A few pieces were more interesting to implement than expected.
Progress streaming
The pipeline runs in the background while the user can keep browsing the library. Each stage (download, stems, analysis) emits a Tauri event with the shape { track_id, stage, status, message }. The frontend subscribes once on mount and maintains a progress map keyed by track_id, so multiple tracks can process concurrently with independent progress bars. No polling, no database reads mid-pipeline.
Playback synchronisation
Getting four independent audio tracks to play in perfect sync is trickier than it sounds. All four AudioBufferSourceNodes are started with the same start(0, offset) call in the same JavaScript tick. Current playhead position is computed as startOffset + (audioCtx.currentTime - startTime), using the Web Audio clock rather than wall time. Gain changes on mute/solo use setTargetAtTime with a short exponential ramp to avoid the click you’d get from an instant value change.

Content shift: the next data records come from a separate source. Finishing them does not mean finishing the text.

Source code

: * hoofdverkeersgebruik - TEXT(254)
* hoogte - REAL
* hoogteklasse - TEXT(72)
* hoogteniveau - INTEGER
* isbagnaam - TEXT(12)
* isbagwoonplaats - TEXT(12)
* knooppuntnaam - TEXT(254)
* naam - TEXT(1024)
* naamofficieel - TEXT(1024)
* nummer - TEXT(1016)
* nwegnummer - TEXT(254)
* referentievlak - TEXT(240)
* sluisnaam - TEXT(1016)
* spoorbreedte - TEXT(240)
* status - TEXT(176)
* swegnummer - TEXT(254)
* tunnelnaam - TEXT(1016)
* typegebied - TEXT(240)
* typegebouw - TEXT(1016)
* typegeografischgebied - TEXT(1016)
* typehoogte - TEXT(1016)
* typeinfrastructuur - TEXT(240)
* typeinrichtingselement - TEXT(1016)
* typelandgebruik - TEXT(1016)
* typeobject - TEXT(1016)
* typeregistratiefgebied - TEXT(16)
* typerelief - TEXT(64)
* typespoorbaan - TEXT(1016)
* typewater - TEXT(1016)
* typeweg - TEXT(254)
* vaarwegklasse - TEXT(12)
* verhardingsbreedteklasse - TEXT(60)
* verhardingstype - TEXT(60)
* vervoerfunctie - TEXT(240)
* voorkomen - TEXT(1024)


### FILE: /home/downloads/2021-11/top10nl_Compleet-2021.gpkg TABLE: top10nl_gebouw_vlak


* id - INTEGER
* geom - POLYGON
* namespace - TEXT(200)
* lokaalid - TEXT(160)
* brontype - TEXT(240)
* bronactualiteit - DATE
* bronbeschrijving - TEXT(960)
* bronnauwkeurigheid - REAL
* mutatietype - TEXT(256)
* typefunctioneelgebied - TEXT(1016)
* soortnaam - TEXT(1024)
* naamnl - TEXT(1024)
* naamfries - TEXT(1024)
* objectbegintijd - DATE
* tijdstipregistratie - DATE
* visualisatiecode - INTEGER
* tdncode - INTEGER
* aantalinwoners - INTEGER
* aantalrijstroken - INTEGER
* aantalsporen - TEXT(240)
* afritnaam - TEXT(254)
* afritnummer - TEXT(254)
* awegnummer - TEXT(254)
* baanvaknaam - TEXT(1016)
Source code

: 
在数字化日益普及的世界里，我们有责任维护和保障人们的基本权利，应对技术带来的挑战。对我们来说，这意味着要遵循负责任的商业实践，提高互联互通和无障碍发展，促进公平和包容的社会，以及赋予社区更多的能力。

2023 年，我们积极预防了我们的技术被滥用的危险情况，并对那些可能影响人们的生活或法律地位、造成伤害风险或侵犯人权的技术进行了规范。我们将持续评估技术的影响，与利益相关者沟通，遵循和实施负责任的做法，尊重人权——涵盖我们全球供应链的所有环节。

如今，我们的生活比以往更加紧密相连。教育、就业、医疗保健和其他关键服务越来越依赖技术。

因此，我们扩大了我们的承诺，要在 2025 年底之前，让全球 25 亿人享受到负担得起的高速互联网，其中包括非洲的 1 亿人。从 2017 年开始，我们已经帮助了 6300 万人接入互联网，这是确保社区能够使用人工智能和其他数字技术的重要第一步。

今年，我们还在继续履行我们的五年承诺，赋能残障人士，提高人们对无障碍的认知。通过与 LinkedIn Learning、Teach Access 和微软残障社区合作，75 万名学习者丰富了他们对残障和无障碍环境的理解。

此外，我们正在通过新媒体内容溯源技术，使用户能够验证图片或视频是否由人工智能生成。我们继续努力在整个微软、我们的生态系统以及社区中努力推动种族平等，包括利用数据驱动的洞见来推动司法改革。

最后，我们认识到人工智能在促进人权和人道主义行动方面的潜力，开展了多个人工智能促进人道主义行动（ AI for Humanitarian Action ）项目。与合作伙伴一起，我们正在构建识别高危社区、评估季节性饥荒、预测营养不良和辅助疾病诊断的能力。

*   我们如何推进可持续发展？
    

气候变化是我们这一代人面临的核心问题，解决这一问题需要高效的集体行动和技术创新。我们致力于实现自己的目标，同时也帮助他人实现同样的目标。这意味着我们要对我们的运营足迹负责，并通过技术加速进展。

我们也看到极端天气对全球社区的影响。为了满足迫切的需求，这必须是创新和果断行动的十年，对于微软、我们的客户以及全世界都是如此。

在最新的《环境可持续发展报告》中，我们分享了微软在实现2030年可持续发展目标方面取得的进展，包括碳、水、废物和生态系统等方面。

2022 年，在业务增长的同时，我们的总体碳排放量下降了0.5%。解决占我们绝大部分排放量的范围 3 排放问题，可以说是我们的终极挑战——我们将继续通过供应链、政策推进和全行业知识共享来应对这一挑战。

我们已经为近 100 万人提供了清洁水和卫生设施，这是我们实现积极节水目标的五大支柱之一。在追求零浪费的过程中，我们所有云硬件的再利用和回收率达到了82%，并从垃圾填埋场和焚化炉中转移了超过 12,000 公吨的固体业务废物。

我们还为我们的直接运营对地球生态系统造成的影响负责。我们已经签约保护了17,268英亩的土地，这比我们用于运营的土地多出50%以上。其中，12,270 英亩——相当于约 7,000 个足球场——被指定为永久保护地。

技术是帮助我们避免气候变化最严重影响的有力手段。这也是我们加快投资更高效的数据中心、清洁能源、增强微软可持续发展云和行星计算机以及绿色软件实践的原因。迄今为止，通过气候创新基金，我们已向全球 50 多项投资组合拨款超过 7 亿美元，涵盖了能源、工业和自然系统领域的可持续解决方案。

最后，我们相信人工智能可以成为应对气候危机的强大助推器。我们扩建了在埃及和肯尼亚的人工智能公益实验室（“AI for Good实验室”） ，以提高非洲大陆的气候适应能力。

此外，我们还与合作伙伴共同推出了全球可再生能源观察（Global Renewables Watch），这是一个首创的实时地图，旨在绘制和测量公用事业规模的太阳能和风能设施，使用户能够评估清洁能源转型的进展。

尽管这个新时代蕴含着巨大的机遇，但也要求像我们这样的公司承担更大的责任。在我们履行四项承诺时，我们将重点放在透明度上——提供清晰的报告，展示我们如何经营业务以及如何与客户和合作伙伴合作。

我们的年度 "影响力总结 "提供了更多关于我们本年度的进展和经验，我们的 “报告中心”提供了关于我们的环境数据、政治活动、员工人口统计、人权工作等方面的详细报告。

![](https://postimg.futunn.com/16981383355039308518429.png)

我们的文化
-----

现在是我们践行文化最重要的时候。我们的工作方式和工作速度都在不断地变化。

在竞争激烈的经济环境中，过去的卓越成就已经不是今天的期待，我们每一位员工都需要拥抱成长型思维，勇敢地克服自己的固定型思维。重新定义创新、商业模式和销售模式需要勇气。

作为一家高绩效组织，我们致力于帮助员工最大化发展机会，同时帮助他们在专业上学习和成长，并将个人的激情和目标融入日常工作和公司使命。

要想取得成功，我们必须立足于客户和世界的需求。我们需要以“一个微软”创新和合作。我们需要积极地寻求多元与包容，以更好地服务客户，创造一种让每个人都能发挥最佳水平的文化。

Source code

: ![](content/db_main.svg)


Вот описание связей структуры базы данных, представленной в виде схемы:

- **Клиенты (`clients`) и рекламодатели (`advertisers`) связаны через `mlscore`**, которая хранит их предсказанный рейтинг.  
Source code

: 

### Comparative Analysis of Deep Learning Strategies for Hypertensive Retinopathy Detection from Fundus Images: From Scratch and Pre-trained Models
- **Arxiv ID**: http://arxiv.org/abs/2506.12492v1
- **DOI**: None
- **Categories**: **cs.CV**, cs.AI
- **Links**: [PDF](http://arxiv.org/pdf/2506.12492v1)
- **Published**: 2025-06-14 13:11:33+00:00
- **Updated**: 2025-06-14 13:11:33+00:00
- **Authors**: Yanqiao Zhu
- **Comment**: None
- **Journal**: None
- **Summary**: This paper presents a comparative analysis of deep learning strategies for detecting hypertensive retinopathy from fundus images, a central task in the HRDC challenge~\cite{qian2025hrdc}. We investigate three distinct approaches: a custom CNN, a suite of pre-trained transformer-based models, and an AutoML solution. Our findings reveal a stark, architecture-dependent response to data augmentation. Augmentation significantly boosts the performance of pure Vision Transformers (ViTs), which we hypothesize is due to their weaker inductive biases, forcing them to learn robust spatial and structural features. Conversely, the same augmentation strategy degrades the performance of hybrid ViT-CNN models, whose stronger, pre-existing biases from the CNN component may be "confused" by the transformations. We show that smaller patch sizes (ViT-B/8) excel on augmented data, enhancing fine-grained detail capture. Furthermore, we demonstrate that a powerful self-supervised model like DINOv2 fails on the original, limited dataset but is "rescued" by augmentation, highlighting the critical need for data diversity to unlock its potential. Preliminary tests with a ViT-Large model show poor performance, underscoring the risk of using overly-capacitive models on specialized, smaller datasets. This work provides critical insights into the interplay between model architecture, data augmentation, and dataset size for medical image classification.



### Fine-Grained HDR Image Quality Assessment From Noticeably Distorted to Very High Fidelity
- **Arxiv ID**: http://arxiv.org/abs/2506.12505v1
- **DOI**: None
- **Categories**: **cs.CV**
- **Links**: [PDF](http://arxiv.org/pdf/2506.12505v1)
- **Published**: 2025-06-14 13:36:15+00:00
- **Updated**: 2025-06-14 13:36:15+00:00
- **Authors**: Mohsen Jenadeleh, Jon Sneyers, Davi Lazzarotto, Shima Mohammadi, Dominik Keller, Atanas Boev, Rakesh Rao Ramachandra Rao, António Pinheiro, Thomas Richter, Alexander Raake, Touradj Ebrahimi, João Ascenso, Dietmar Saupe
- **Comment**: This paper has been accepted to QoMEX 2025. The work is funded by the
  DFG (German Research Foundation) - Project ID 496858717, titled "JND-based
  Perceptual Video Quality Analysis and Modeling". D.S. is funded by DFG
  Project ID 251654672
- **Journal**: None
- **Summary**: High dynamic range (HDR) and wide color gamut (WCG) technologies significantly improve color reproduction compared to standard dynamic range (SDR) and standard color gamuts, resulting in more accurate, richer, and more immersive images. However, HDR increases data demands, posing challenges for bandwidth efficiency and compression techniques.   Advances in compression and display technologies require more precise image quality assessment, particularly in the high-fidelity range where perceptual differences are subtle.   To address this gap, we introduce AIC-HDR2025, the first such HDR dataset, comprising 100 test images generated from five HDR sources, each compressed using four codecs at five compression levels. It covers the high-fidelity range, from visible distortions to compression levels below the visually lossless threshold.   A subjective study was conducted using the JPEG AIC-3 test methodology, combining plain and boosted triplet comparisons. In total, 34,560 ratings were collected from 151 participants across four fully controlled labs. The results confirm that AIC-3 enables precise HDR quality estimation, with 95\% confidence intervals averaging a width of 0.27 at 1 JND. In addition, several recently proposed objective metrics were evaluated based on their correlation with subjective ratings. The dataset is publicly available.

Distribution and the macOS quarantine problem
Bundling Demucs inside the app was never realistic: the Python environment alone weighs around 2GB. Instead, the app downloads a pre-built sidecar binary on first launch. The download streams bytes and accumulates a SHA256 hash in parallel, only moving the file into place after it matches a known checksum. On macOS, there is one more step: Gatekeeper will block any downloaded binary unless you strip the quarantine attribute with xattr -d com.apple.quarantine. Unfortunately I’m too stingy to pay Apple $99 USD per year for the privilege of being an identified developer.
Crash recovery
If the app quits mid-pipeline, any track stuck in pending state would show a frozen progress bar forever. On startup, a single SQL update flips all pending stages to error before the UI renders. This is a small detail with a large quality-of-life impact.
Final product
And here it is. The name is Wavesplit (though this may change in the future). I’ve been using this app daily to practice along to many songs: isolating the bass track to transcribe it, playing along with just the drum track, and recording covers of some of my favourite artists. When I want to export stems into GarageBand for a proper recording session, that workflow is just one click away.
Wavesplit is something I initially built only for myself, but I’m glad to say it’s also available for anyone who wants to give it a go, thanks to Tauri’s cross-platform support.
Here’s the repo for Wavesplit. Head to the releases page and download a binary for your system.
Future plans
At this point, I’ve implemented all the features I initially wanted. The next things on my list are beat/bar grid detection and bass note transcription, which would let the app highlight what’s being played on the neck in real time. Chord detection is further down the road. All of it would be precomputed during the analysis stage, so playback stays fast and there’s no ML running during practice.
But anyway, back to jamming along to Light Years by Jamiroquai 🎸